----- 提示文
次のエピソードトークでは「楽器や機材を選ぶときは音や性能で選ぶ派?見た目で選ぶ派?」という問いに答えてくれたメンバーたち。
「僕の場合は仕事として、求められた音を出せるような楽器を選んでいるという側面があります。ただ、そういうのを抜きにできるなら、完全に見た目です!」「今日使っているSCHECTER EX-V-24-CTM-FRTは、より高音域を使いこなすためにセレクトした24フレット仕様のモデルになってます」(佐藤優樹)
「(愛機のSELMER MARK VIIを掲げながら)これはどう見ても性能ですよね笑。結構なぼろぼろの見た目ですけど、とてもパワフルで、ジャズシーンだけじゃなく、ロックやフージョンでも使っていけるプレイヤー志向のモデルです。ヴィンテージなのでメンテナンスは大変ですが、レコーディングには欠かせない大切な楽器。手放すことはできないなって思います」「でもやっぱり、きれいでキラキラした楽器を使いたい!ってこともあるんですよ笑。なので性能と見た目は半々ですかね」(才恵加(saeka))
「今日のヴァイオリンはエレキなんですけど、映えるこの青色なら、ステージにたった時にファンの子たちが見つけやすいかなって!」「ヴァイオリンの形はきちんと保ちつつ、色がめちゃくちゃ可愛いというのもあって一目惚れで選びました!」(kurumi)
「てっちゃん(小室哲也)といえばYAMAHAなんですよ。なので最初に買ったのはEOSでした。でもその後にRolandが出したFANTOMがすごくカッコよくて、、すぐに乗り換えてしまいました笑。そこからはずっとRolandです」「シンセサイザーとかデジタル・ピアノって大概が黒色なんですけど、僕のRD-2000は赤色!世界に1台の貴重なもので、メタリックレッドな質感が男性ウケ抜群です。見た目は大事!目立ってなんぼですよね」(宇都圭輝)
「僕は最近、楽器を資産価値として見ている部分もあります。楽器も年々値上がりしてるから、未来に向けて少しでも価値の上がるものを笑」「これはFenderのAmerican DeluxeにSadowskyのピックアップを搭載した流行りのカスタム品。国内では出回りが少ないから、将来値上がりするかなって思ってます笑」「もちろん、ボディやネック、フィンガーボードの違いだったり、4弦か5弦かでも音は変わるから、それぞれをセレクトした上で、あとは資産価値で選んでます!」(山田潤一)
「私はスティック1本を取っても、機能性で選ぶことが多いです」「今日のスティックは衝撃や曲げに強いヒッコリー材の中でも、特に中心の硬い部分だけを使って作られているカナダ製のもの」「1日に2セット折れちゃうこともあるくらいにスティックは消耗品。これだと3日くらい持ってくれるし、好みのタイト目で粒だちの良い音、コントロールのしやすさがお気に入りです!」(mika)
----------
----- 提示データ
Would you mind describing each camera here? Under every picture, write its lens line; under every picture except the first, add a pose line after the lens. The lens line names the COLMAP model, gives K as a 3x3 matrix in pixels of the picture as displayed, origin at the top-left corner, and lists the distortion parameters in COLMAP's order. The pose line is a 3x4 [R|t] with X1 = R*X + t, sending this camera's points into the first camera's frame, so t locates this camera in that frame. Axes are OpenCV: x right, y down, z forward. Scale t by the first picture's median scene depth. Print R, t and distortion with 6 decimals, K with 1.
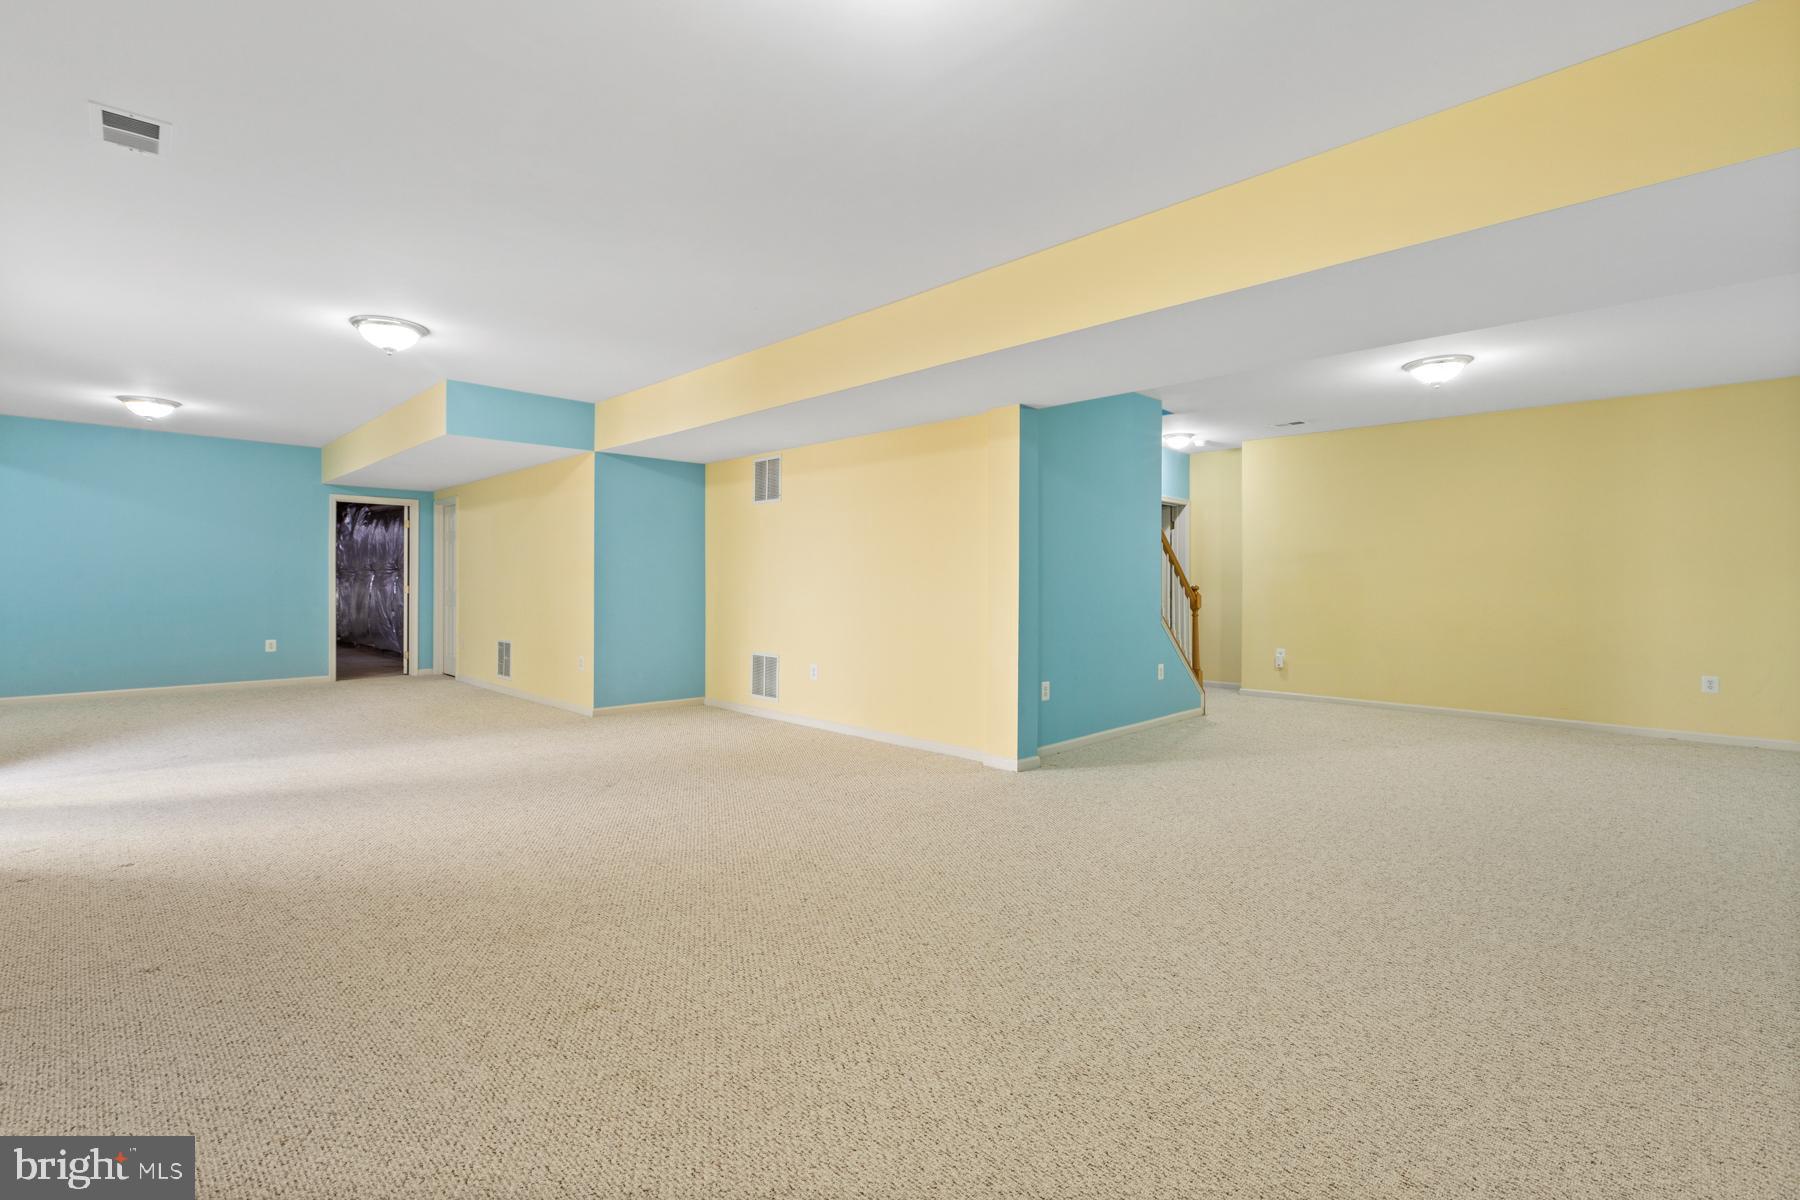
----------
> 課題の目的
楽器選びについての文章から、「次のエピソードトークでは「楽」で始まり「ルになってます」(佐藤優樹)」で終わる部分を一字一句変えずに抜き出してもらえますか?

> 作業結果
次のエピソードトークでは「楽器や機材を選ぶときは音や性能で選ぶ派?見た目で選ぶ派?」という問いに答えてくれたメンバーたち。
「僕の場合は仕事として、求められた音を出せるような楽器を選んでいるという側面があります。ただ、そういうのを抜きにできるなら、完全に見た目です!」「今日使っているSCHECTER EX-V-24-CTM-FRTは、より高音域を使いこなすためにセレクトした24フレット仕様のモデルになってます」(佐藤優樹)